TEXT -
Association football match

The 2007 Football League One play-off final was an association football match which was played on 27 May 2007 at Wembley Stadium, London, between Yeovil Town and Blackpool to determine the third and final team to gain promotion from Football League One to the Football League Championship. The top two teams of the 2006–07 Football League One season, Scunthorpe United and Bristol City, gained automatic promotion to the Championship, while the teams placed from third to sixth in the table took part in play-offs. The winners of the play-off semi-finals competed for the final place for the 2007–08 season in the Championship. The losing semi-finalists were Nottingham Forest and Oldham Athletic.

The match was played in front of a crowd of 59,313 and was refereed by Andy D'Urso. Blackpool dominated the early stages of the match. In the 43rd minute, Keigan Parker was fouled and Robbie Willams curled in the resulting free kick to make it 1–0 to Blackpool. Yeovil started the second half strongly, pushing a number of players high up the pitch in attack. Blackpool counter-attacked in the 52nd minute and Parker doubled their lead with a curling strike into the top-right corner of the Yeovil goal. Late in the match, Yeovil's best chance fell to Marcus Stewart whose diving header struck the ground and bounced over the Blackpool crossbar. The match finished 2–0 to Blackpool who were promoted to the second tier for the first time in 29 years.

RECORDS PROVIDED -
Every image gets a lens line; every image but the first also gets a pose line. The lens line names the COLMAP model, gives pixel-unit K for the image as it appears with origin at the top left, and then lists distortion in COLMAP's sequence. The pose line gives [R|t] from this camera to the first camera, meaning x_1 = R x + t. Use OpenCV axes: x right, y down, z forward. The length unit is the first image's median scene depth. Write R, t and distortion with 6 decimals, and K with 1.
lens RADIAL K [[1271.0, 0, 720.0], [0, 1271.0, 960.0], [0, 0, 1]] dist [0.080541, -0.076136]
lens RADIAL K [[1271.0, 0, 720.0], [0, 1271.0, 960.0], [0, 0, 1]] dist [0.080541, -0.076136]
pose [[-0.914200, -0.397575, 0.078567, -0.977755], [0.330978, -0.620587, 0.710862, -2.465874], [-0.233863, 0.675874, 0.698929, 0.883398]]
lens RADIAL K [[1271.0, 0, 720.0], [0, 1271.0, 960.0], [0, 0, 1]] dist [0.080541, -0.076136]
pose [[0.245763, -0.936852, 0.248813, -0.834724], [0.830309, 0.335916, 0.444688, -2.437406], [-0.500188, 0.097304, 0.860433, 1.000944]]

YOUR INSTRUCTIONS -
Write out everything in the match text from "The 2007 Football" down to "and Oldham Athletic.". The data has nothing to do with the text.

RESULT OF THE TASK -
The 2007 Football League One play-off final was an association football match which was played on 27 May 2007 at Wembley Stadium, London, between Yeovil Town and Blackpool to determine the third and final team to gain promotion from Football League One to the Football League Championship. The top two teams of the 2006–07 Football League One season, Scunthorpe United and Bristol City, gained automatic promotion to the Championship, while the teams placed from third to sixth in the table took part in play-offs. The winners of the play-off semi-finals competed for the final place for the 2007–08 season in the Championship. The losing semi-finalists were Nottingham Forest and Oldham Athletic.